'''

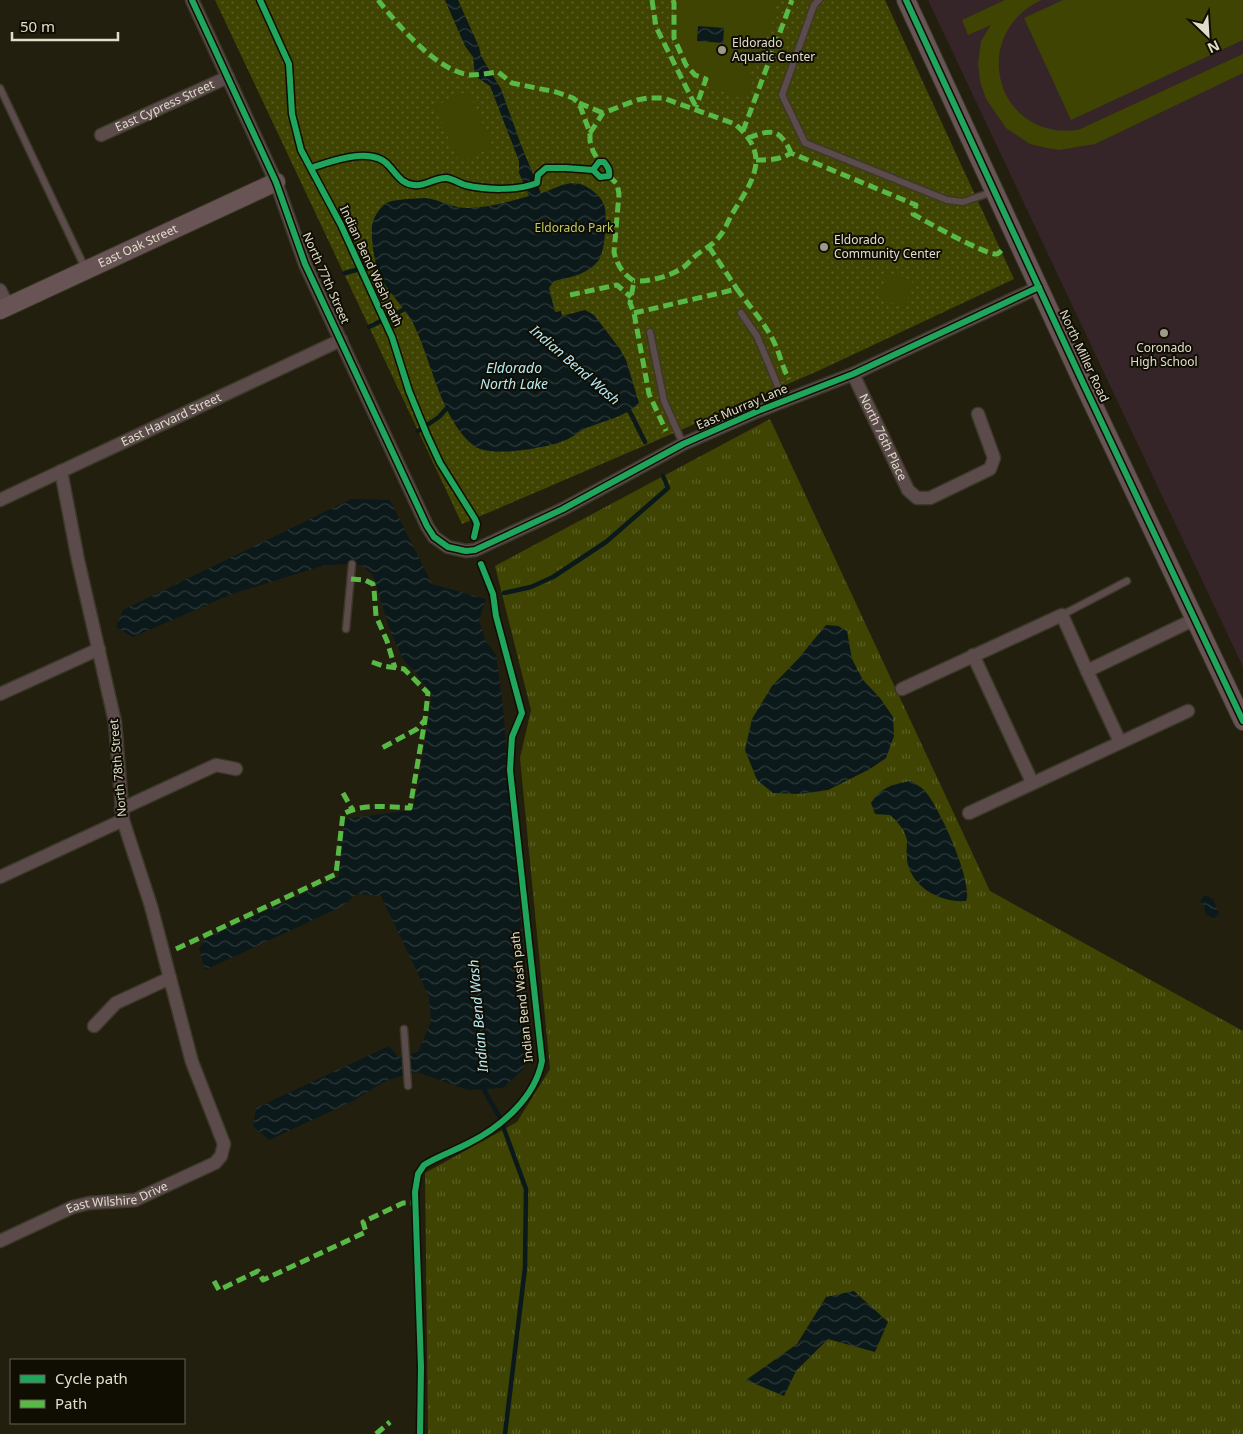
<svg xmlns="http://www.w3.org/2000/svg" width="1243" height="1434" font-family="'Noto Sans',sans-serif">
<defs>
<pattern id="grass-tufts" width="24" height="20" patternUnits="userSpaceOnUse" patternTransform="scale(1.25)"><rect width="24" height="20" fill="#3f4402"/><path d="M3 7l-1-3M5 7V3M7 7l1-3M15 17l-1-3M17 17v-4M19 17l1-3" fill="none" stroke="#5a5f26"/></pattern>
<pattern id="park-dots" width="8" height="8" patternUnits="userSpaceOnUse" patternTransform="scale(1.25)"><rect width="8" height="8" fill="#3f4402"/><path d="M2 2h.1M6 6h.1" fill="none" stroke="#5a5f26" stroke-width="1.8" stroke-linecap="round"/></pattern>
<pattern id="water-waves" width="16" height="10" patternUnits="userSpaceOnUse" patternTransform="scale(1.25)"><rect width="16" height="10" fill="#0b191a"/><path d="M0 5q4-4 8 0t8 0" fill="none" stroke="#2e3a3a"/></pattern>
</defs>
<rect width="100%" height="100%" fill="#231f0e"/>
<!-- education -->
<path fill="#352528" d="M928 0H1243V667Z"/>
<!-- grass -->
<path fill="url(#grass-tufts)" d="M770 419 990 891 1243 1031V1434H428L425 1173 517 1122 550 1069 520 758 531 710 495 566Z"/>
<!-- park -->
<path fill="url(#park-dots)" d="M215 0H885L1014 279 818 371 462 524Z"/>
<!-- pitch -->
<path fill="#3f4402" d="M676 0H781L778 6H775L774 9 777 10 768 33H765L764 36 767 37 756 66 751 65 748 75 754 77 746 100 704 85 707 78C704 76 699 76 696 74 685 67 674 35 675 23 675 14 678 11 676 0Z
M1005 0H1041C967 36 997 141 1078 130L1243 54V73L1095 144 1059 150 1047 148 1030 144 1006 128 986 99 980 81 978 64 981 41 991 25 968 35 962 20Z
M1063 0H1243V40L1071 120 1024 18Z
M468 91 493 147 459 162 435 106Z
M888 272 914 283 904 308 878 297Z"/>
<!-- water -->
<path fill="url(#water-waves)" d="M445 0H458L479 47 481 56 501 89 521 145 541 193C552 190 563 183 574 183 585 183 601 195 604 205 608 215 605 253 598 261 586 275 571 277 554 281L549 288 555 312 561 311 562 316 585 310 594 315 620 349 626 360 639 403C624 417 607 420 589 427 581 430 574 436 566 440 548 448 490 458 474 446 441 420 432 362 414 325 408 312 394 298 385 285 375 270 371 244 372 227 372 219 379 209 385 204 390 200 400 200 407 199 413 199 420 198 426 198 440 200 455 209 470 208 492 207 508 202 529 196L519 173V161L490 86 475 76 473 57 465 46Z
M698 26 724 28 723 43 697 41Z
M351 499 390 500 432 584 486 599 479 620 485 640 496 655 503 708 526 981 527 1035 524 1068 503 1088 468 1090 417 1072 387 1080 351 1102 269 1140 253 1126 256 1108 389 1046 398 1057 418 1052 431 1022 429 997 381 896 358 894 339 908 205 970 199 949 205 939 339 877 344 819 413 810 419 780 432 694 416 673 404 661 390 630 373 575 361 565 343 564 322 566 232 594 133 637 116 627 123 610Z
M826 625 838 626 847 631 852 659 863 680 880 698 893 717 894 736 886 758 870 769 828 790 800 794 773 793 757 780 745 750 752 719 772 686 798 659Z
M911 781C915 784 920 786 924 790 938 804 974 883 966 901 940 903 911 887 907 860 906 853 907 847 907 840 905 830 897 821 890 815L875 814 871 803C882 787 892 784 911 781Z
M1205 895 1213 899 1219 913 1216 917 1213 918 1205 914 1207 912 1204 911 1205 907 1200 901Z
M854 1291 888 1322 875 1352 828 1339 796 1371 784 1396 746 1380 797 1344 826 1297Z"/>
<g fill="none" stroke-linecap="round" stroke-linejoin="round">
<!-- stream -->
<path stroke="#0b191a" stroke-width="4.5" d="M345 273 360 269 378 267
M369 327 403 310
M625 408 630 412 645 442
M418 431 439 417 447 408
M504 593 531 587 553 577 606 542 668 488 663 476
M484 1085V1090L500 1118 526 1189 525 1268 505 1434"/>
<defs>
<path id="lane" d="M819 0 814 5 782 95 805 143 947 200 963 202 992 192
M0 88 86 270
M741 313 757 336 784 401
M650 332 664 401 683 444
M1062 615 1127 581
M346 629 352 564
M404 1029 408 1086"/>
<g id="street">
<path d="M192 0 276 182 305 264 427 526 434 537 448 547 466 551 475 550 563 509 683 444 758 411 853 374 1039 287"/>
<path id="s1" d="M101 135 228 77"/>
<path d="M0 290 8 306"/>
<path id="s2" d="M853 374 908 490 917 498H930L990 469 994 458 978 414"/>
<path id="s3" d="M0 500 341 340"/>
<path d="M973 655 1032 782"/>
<path d="M1087 671 1120 742"/>
<path d="M902 689 1062 615 1087 671 1195 619"/>
<path d="M0 694 99 649"/>
<path d="M121 809 216 765 236 769"/>
<path d="M969 813 1188 711"/>
<path d="M0 877 123 820"/>
<path d="M94 1026 116 1003 170 978"/>
<path id="s4" d="M0 1241 73 1207 89 1203 135 1200 215 1163 221 1156 224 1144 192 1062 151 906 123 820 115 722 78 560 61 471"/>
</g>
<g id="secondary">
<path d="M906 0 1083 383 1243 721"/>
<path id="s5" d="M0 310 276 182"/>
</g>
</defs>
<!-- lane casing -->
<use href="#lane" stroke="#3c392a" stroke-width="9"/>
<!-- street casing -->
<use href="#street" stroke="#3c392a" stroke-width="15"/>
<!-- secondary casing -->
<use href="#secondary" stroke="#3c392a" stroke-width="20"/>
<!-- lane -->
<use href="#lane" stroke="#5c4b4b" stroke-width="6"/>
<!-- street -->
<use href="#street" stroke="#5c4b4b" stroke-width="12"/>
<!-- secondary -->
<use href="#secondary" stroke="#685454" stroke-width="18"/>
<!-- quiet -->
<path stroke="#58b947" stroke-width="5" stroke-dasharray="10 5" stroke-linecap="butt" d="M378 0C398 25 437 72 471 75 480 75 489 73 498 72L512 83 556 92 573 98 579 103 590 133V141L593 151 599 162
M652 0 656 27 697 109
M673 0 674 3V38L686 65 695 75 706 79 696 107
M579 103 603 113
M743 131 792 0
M590 133 603 113 637 100 648 98H663L735 124C772 156 753 180 732 214 728 221 725 230 719 237 713 245 706 248 699 253 693 257 690 262 685 266 672 276 650 282 634 281
M748 138C771 129 780 128 791 153
M756 160C769 160 780 160 791 153L916 205 913 214C925 221 987 256 997 254 998 254 1002 250 1003 249
M609 176 617 184 619 194 614 252C617 265 623 274 634 281L630 303 634 313 649 394 666 431
M709 247 737 289
M570 295 617 285 631 297
M634 313 737 289C749 306 765 323 774 342 780 354 782 367 789 379
M351 579 365 580 373 584 374 589 376 616 387 641 395 668
M372 662 383 666 404 669 428 693 425 720 417 729 380 749
M343 793 352 809
M176 949 336 874 343 814C363 803 388 807 410 808L425 720
M214 1281 219 1290 258 1271 263 1280 366 1232 363 1222 403 1203H415
M376 1434 390 1422"/>
<defs>
<path id="cycleway" d="M192 0 276 182 305 264 427 526 434 537 448 547 466 551 475 550 563 509 683 444 758 411 853 374 1039 287
M260 0 289 64 292 114 301 150 341 225 392 337 409 391 427 435 440 463 475 519 477 524 474 537
M906 0 1083 383 1243 721
M311 168C332 161 373 145 390 167 397 175 402 184 414 185 425 187 435 177 447 178 453 179 459 183 465 185 486 190 517 191 537 183L538 175 546 168H566L593 170 600 177 609 176C610 170 608 167 604 162H599L593 170
M420 1434 421 1367 415 1192 418 1174 424 1165C438 1156 454 1151 469 1143 501 1127 535 1098 542 1061L510 770 512 737 522 713 496 616 493 594 481 564"/>
</defs>
<!-- cycleway casing -->
<use href="#cycleway" stroke="#100e03" stroke-width="9"/>
<!-- cycleway -->
<use href="#cycleway" stroke="#20a55d" stroke-width="6"/>
</g>
<!-- markers -->
<g fill="#9e9a89" stroke="#100e03" stroke-width="2">
<circle cx="722" cy="50" r="5"/>
<circle cx="824" cy="247" r="5"/>
<circle cx="1164" cy="333" r="5"/>
</g>
<g text-anchor="middle" stroke-width="4" stroke-linejoin="round" paint-order="stroke">
<!-- poi labels -->
<g font-size="12" fill="#e0ddcb" stroke="#100e03" text-anchor="start">
<text x="732" y="47">Eldorado<tspan x="732" dy="14">Aquatic Center</tspan></text>
<text x="834" y="244">Eldorado<tspan x="834" dy="14">Community Center</tspan></text>
<text x="1164" y="352" text-anchor="middle">Coronado<tspan x="1164" dy="14">High School</tspan></text>
</g>
<!-- street labels -->
<g font-size="12" fill="#e0ddcb" stroke="#100e03">
<text dy="4" stroke="none"><textPath href="#s1" startOffset="70">East Cypress Street</textPath></text>
<text dy="4" stroke="none"><textPath href="#s5" startOffset="152">East Oak Street</textPath></text>
<text transform="translate(371 266) rotate(65)" y="4">Indian Bend Wash path</text>
<text transform="translate(326 278) rotate(66)" y="4">North 77th Street</text>
<text transform="translate(1084 356) rotate(65)" y="4">North Miller Road</text>
<text transform="translate(742 407) rotate(-23)" y="4">East Murray Lane</text>
<text dy="4" stroke="none"><textPath href="#s3" startOffset="189">East Harvard Street</textPath></text>
<text dy="4" stroke="none"><textPath href="#s2" startOffset="70">North 76th Place</textPath></text>
<text transform="translate(118 768) rotate(-95)" y="4">North 78th Street</text>
<text transform="translate(522 997) rotate(-96)" y="4">Indian Bend Wash path</text>
<text dy="4" stroke="none"><textPath href="#s4" startOffset="126">East Wilshire Drive</textPath></text>
</g>
<!-- park labels -->
<g font-size="12" fill="#bdcc60" stroke="#100e03">
<text x="574" y="232">Eldorado Park</text>
</g>
<!-- water labels -->
<g font-size="14" font-style="italic" fill="#b8e9f6" stroke="#100e03">
<text transform="translate(575 365) rotate(41)" y="5">Indian Bend Wash</text>
<text x="514" y="373">Eldorado<tspan x="514" dy="16">North Lake</tspan></text>
<text transform="translate(478 1016) rotate(-95)" y="5">Indian Bend Wash</text>
</g>
</g>
<!-- legend -->
<rect x="10" y="1359" width="175" height="65" fill="#100e03" stroke="#636153"/>
<rect x="20" y="1375" width="25" height="8" fill="#20a55d" stroke="#636153"/>
<text x="55" y="1384" font-size="15" fill="#e0ddcb">Cycle path</text>
<rect x="20" y="1400" width="25" height="8" fill="#58b947" stroke="#636153"/>
<text x="55" y="1409" font-size="15" fill="#e0ddcb">Path</text>
<!-- north arrow -->
<g transform="translate(1208 35) rotate(155)" stroke="#100e03" stroke-width="4" paint-order="stroke">
<path d="M0-4L9 19L0 12L-9 19Z" fill="#e0ddcb"/>
<text y="-8" font-size="14" font-weight="bold" text-anchor="middle" fill="#e0ddcb">N</text>
</g>
<!-- scale -->
<path d="M12 32v8h106v-8" fill="none" stroke="#e0ddcb" stroke-width="2.5"/>
<text x="20" y="32" font-size="15" fill="#e0ddcb" stroke="#100e03" stroke-width="4" paint-order="stroke">50 m</text>
</svg>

'''

## Description of the task
Scan the entries above and copy each line where "Indian" occurs.

## Solution for this task
<text transform="translate(371 266) rotate(65)" y="4">Indian Bend Wash path</text>
<text transform="translate(522 997) rotate(-96)" y="4">Indian Bend Wash path</text>
<text transform="translate(575 365) rotate(41)" y="5">Indian Bend Wash</text>
<text transform="translate(478 1016) rotate(-95)" y="5">Indian Bend Wash</text>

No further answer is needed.